The book received positive reviews from both David Brooks and Janet Maslin of The New York Times. Brooks wrote, "[while] other writers...have done better jobs describing Hamilton's political philosophy, nobody has captured Hamilton himself as fully and as beautifully as Chernow." Maslin praised Chernow's biographical ability to "add a third dimension to conventional views of Hamilton while reaching beyond the limits of a personal portrait".
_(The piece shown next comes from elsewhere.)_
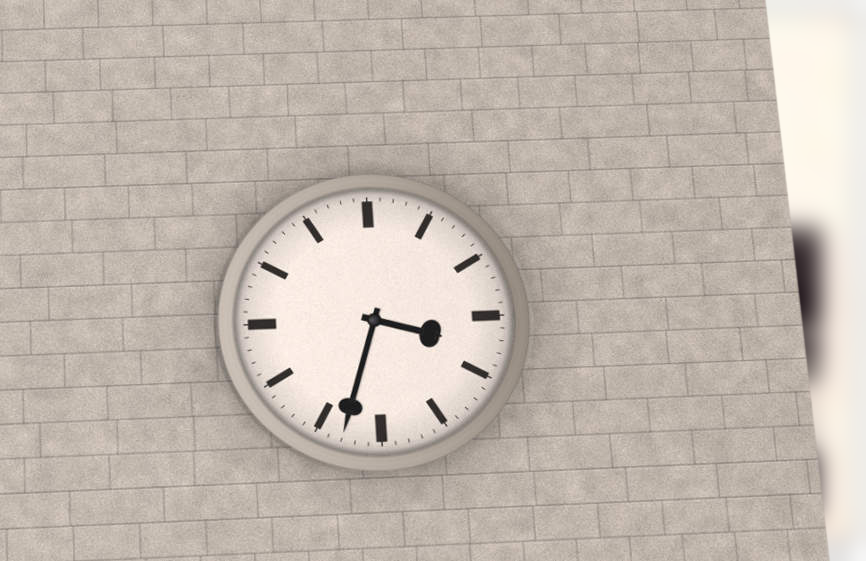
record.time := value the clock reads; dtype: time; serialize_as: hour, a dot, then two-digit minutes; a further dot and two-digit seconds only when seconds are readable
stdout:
3.33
However, Benjamin Schwarz, writing for The Atlantic, criticized the book, blaming Chernow's unfamiliarity with revolutionary American politics. While he praised Chernow's earlier biographies about Morgan and Rockefeller, his review of Hamilton stated, "he's just as obviously not at home in the eighteenth century; his grasp of its religion, attitudes, and intellectual history is unsure, and he lacks command of the ideological, political, sectional, and social differences that divided the early republic." Justin Martin, writing for the San Francisco Chronicle additionally thought the book "dry and speculative," as well as slow in pace; "one can only assume that Chernow, despite his abundant talent, is in the grip of a silly literary convention, namely, that bios of major figures must be very, very long."

==Stage adaptation==
Beginning in 2008, Chernow worked with Lin-Manuel Miranda as the historical consultant to Miranda's newly conceived Broadway production, Hamilton. Miranda had picked up a copy of Chernow's book while on vacation and, after finishing the first few chapters, realized its potential as a musical. Through a mutual friend, Chernow attended a performance of In the Heights where he met with Miranda backstage. Miranda told Chernow that he saw "hip-hop songs rising off the page" while reading the biography and wanted his help as a historical consultant for the musical.
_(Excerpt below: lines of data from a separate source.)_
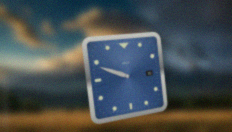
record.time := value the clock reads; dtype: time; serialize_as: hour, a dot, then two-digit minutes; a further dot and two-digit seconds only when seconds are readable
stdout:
9.49
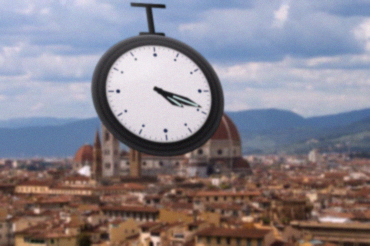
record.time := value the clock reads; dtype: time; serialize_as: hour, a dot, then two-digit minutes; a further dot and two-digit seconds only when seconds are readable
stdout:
4.19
For six years, Chernow helped guide Miranda through the process of writing Hamilton. The musical debuted on January 20, 2015, at The Public Theater in New York City. It went on to receive a record-setting 16 Tony nominations, winning 11, including Best Musical, and was also the recipient of the 2016 Grammy Award for Best Musical Theater Album. The musical also won the 2016 Pulitzer Prize for Drama.

After the success of the musical, a paperback edition of Alexander Hamilton was released featuring the musical's logo on its cover. Sales soared from 3,300 copies in 2014 to 106,000 in 2015, and the book returned to The New York Times best-seller list. Likewise, it returned to the list of top 50 best sellers according to USA Today. With its re-release, additional reviews of the biography have appeared, notably in The Guardian and The Times. Following the musical's opening in Europe the book began printing for the first time in the United Kingdom.